7 Ways to Cope With A Conservative Dress Code

I work in an office with a business formal dress code, which means blazers are required for both men and women. Although there’s no uniform, most people end up wearing black suits because that is simply what's easiest. I see slideshows of hip, colorful work ensembles, and I cry a little on the inside because I know that would never really fly in my office. At first, I felt that wearing these strictly professional clothes was stripping me of my individuality — but over time, I’ve realized that it is possible to show my coworkers that I’m a human being with a personality, even if I can’t wear fabulous red patterned pants.

Getting dressed in the morning is a chore when you are bound to a conservative dress code and feel like you can’t express yourself with what you’re wearing. But that doesn’t have to be the case. Certain items of clothing should never be worn to work (flip flops, anyone?), but even within the limits set my by employer, I have more leeway than I initially thought. I long for the day when I can wear jeans to work, but in the meantime, I’ve figured out these seven ways to cope.

1. Invest In Some Basics

Theory Custom Gabe Jacket in Edition, $425, Theory

There’s no getting around the fact that the foundation of my day-to-day outfit is relatively boring: A black suit isn’t exactly avant garde. But I would recommend investing the money and time in finding basics that you feel comfortable wearing and that fit you well — because you'll be wearing them all the time. The high price tags of well-tailored clothes become less daunting when you realize you’ll be wearing the same skirt at least twice a week for the next couple of years. Start with these five items: A knee-length black dress, a knee-length pencil skirt, a well-tailored pair of black pants, a black blazer, and a crisp white Oxford shirt.

2. Learn To Love Black And White

Black and white pieces of clothing are staples of my wardrobe, and in a conservative workplace, that's just the way it is. But there are benefits to limiting yourself to two colors. It simplifies your wardrobe, and frees you up to play with different textures and fabrics, as well as more daring cuts.
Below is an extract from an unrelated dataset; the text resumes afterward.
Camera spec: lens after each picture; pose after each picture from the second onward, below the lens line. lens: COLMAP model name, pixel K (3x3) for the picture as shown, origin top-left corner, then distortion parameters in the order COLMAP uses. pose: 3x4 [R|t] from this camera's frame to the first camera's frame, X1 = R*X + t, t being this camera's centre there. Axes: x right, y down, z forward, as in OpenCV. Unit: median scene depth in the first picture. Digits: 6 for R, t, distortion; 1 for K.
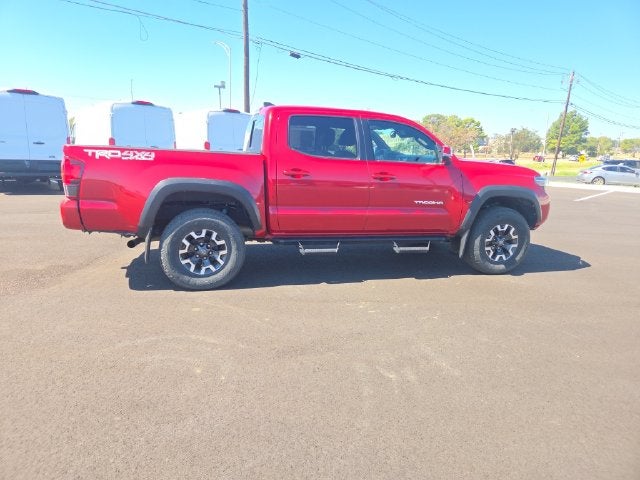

A little black dress with a unique neckline will blend in the office environment better than a red dress, while still showing off your personal style.

3. But Don't Be Afraid Of Color

J. Crew Pencil Skirt in Super 120S Wool, $110, Jcrew

Embracing black and white doesn’t mean ignoring the rest of the rainbow, but remember that a little bit of color goes a long way. A red dress might be too ambitious for a conservative workplace, but a white Oxford shirt with a red pencil skirt is appropriate. Beware of mixing and matching too many colors. Wearing red on yellow on turquoise could make you look like an out-of-place clown.

4. Make A Statement (With Jewelry)

Repeat after me: “Statement necklaces are my friend.” They’re the quickest and easiest way to add some interest to your outfits. You can also wear a pair of statement earrings, or a statement bracelet, but don’t try to wear all the jewelry all at once, or you’ll look like you just finished playing a round of Pretty Pretty Princess. Pick one piece to dress up your black work dress or a neutral blouse, and you’ll be good to go.

5. Play Around With Polish

I’m an advocate of painting your nails in non-traditional colors, especially when your wardrobe feels drab. As long as your nails are clean, you should feel free to go a little crazy. I’ll often wear yellow nail polish when it’s raining or snowing to brighten up my day. I also like white nails: It’s still neutral but more interesting than a flesh-toned polish. Avoid long, stiletto-style nails and a ton of adornment, and let the color speak for itself.

6. Don't Be Afraid Of Animal Print

When worn correctly, animal print is basically a neutral, just way more fun. Make sure the article of clothing itself is in a classic style, like a pencil skirt or a simple wool cardigan or a pair of ballet flats. It's also important to make sure the item is high quality, otherwise the print can look tacky rather than stylish.

7. Accept That You Will Repeat Outfits

Eventually you’ll find a formula that works for you. For me, that’s wearing all black with some bright accessories. For one of my co-workers, it’s wearing a black or grey pencil skirt paired with different colors of silk blouses, from white to royal purple. Once you figure out which of these strategies makes you feel most comfortable, stick with it and own it. It’ll make getting dressed for work much more enjoyable, and you’ll feel more like yourself.